What is needed: What is needed is an exact transcription of the listing, with the images removed.

---*---

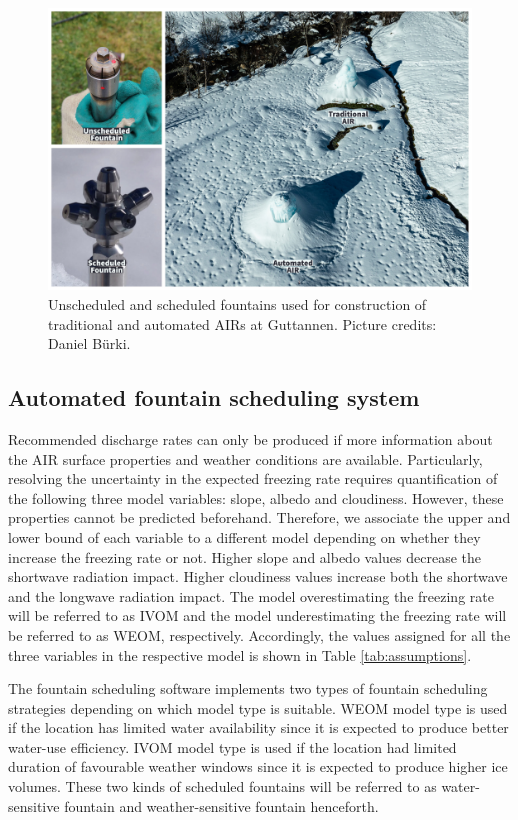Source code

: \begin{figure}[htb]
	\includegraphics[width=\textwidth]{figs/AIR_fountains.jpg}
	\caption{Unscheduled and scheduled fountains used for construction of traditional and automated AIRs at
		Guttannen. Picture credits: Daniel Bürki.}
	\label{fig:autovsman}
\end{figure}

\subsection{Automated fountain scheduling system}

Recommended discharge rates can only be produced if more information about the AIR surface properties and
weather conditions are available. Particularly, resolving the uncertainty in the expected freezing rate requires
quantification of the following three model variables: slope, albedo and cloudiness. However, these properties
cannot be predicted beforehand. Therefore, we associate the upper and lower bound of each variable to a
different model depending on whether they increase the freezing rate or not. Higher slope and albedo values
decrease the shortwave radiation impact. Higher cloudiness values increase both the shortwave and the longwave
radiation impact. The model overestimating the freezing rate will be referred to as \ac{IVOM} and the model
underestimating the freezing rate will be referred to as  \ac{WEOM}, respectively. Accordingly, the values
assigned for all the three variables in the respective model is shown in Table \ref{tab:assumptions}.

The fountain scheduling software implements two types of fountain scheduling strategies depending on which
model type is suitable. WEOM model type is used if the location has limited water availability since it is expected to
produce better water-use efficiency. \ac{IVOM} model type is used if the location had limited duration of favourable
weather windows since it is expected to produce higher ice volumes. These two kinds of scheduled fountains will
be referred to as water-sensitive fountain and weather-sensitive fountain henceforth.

---*---

Written answer:
Source code

: \begin{figure}[htb]
	\includegraphics[width=\textwidth]{figs/AIR_fountains.jpg}
	\caption{Unscheduled and scheduled fountains used for construction of traditional and automated AIRs at
		Guttannen. Picture credits: Daniel Bürki.}
	\label{fig:autovsman}
\end{figure}

\subsection{Automated fountain scheduling system}

Recommended discharge rates can only be produced if more information about the AIR surface properties and
weather conditions are available. Particularly, resolving the uncertainty in the expected freezing rate requires
quantification of the following three model variables: slope, albedo and cloudiness. However, these properties
cannot be predicted beforehand. Therefore, we associate the upper and lower bound of each variable to a
different model depending on whether they increase the freezing rate or not. Higher slope and albedo values
decrease the shortwave radiation impact. Higher cloudiness values increase both the shortwave and the longwave
radiation impact. The model overestimating the freezing rate will be referred to as \ac{IVOM} and the model
underestimating the freezing rate will be referred to as  \ac{WEOM}, respectively. Accordingly, the values
assigned for all the three variables in the respective model is shown in Table \ref{tab:assumptions}.

The fountain scheduling software implements two types of fountain scheduling strategies depending on which
model type is suitable. WEOM model type is used if the location has limited water availability since it is expected to
produce better water-use efficiency. \ac{IVOM} model type is used if the location had limited duration of favourable
weather windows since it is expected to produce higher ice volumes. These two kinds of scheduled fountains will
be referred to as water-sensitive fountain and weather-sensitive fountain henceforth.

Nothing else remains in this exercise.